Given material below:

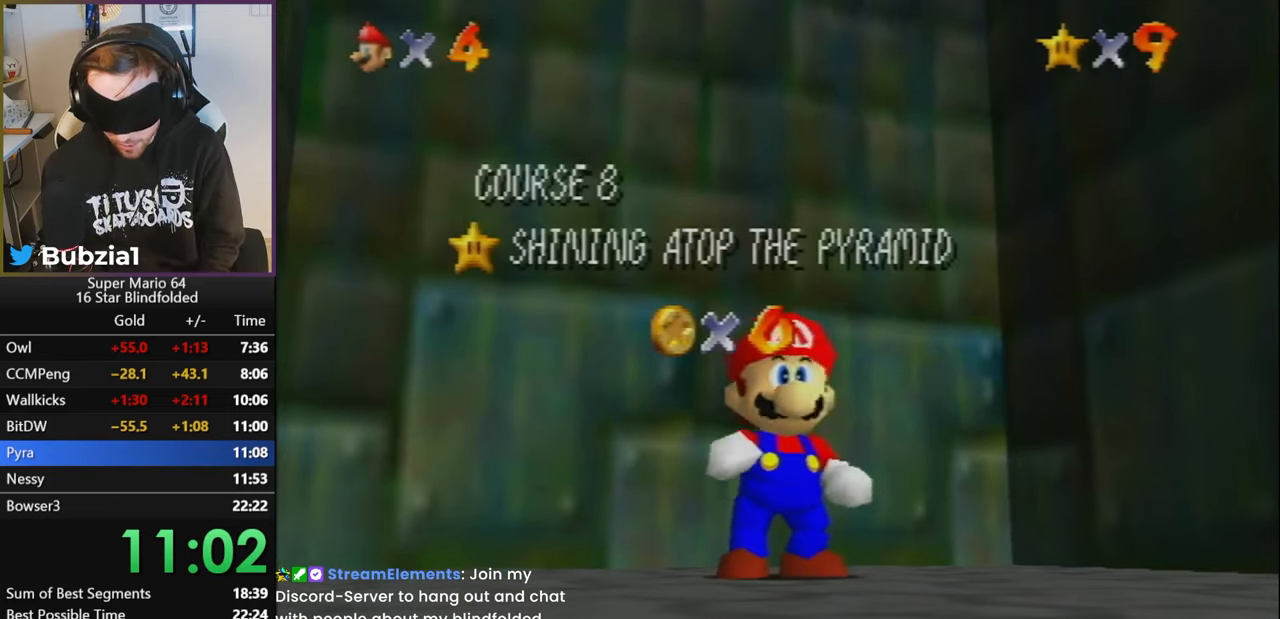
Gameplay with a controller (Nintendo layout); each line is a JSON object with the inputs held at the frame after it. "events" lists button and stick changes between this image and that frame as [ms after this image, input, new state], when the widget could be followed in between. Not read: L1 L3 R3.
{"buttons": ["A"], "left_stick": "center", "events": [[433, "A", "down"]]}
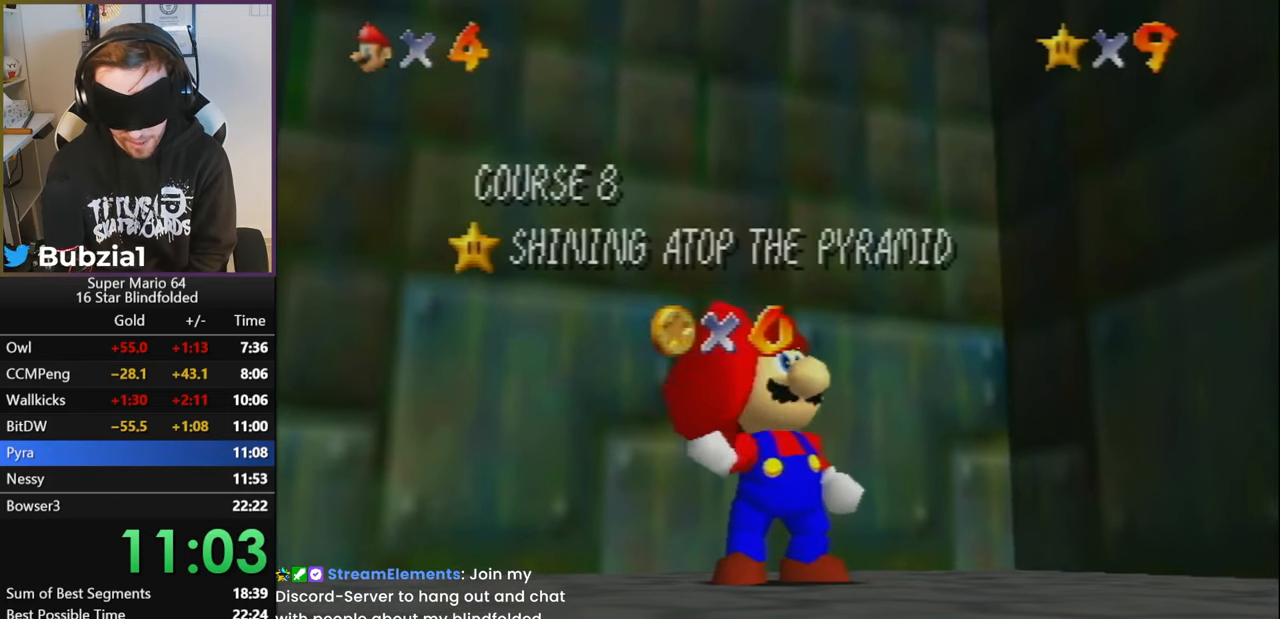
{"buttons": [], "left_stick": "center", "events": [[116, "A", "up"]]}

End of Given material.

Directions for this task -> Reprint the listing above verbatim but drop the images.

Response to this exercise ->
Gameplay with a controller (Nintendo layout); each line is a JSON object with the inputs held at the frame after it. "events" lists button and stick changes between this image and that frame as [ms after this image, input, new state], when the widget could be followed in between. Not read: L1 L3 R3.
{"buttons": ["A"], "left_stick": "center", "events": [[433, "A", "down"]]}
{"buttons": [], "left_stick": "center", "events": [[116, "A", "up"]]}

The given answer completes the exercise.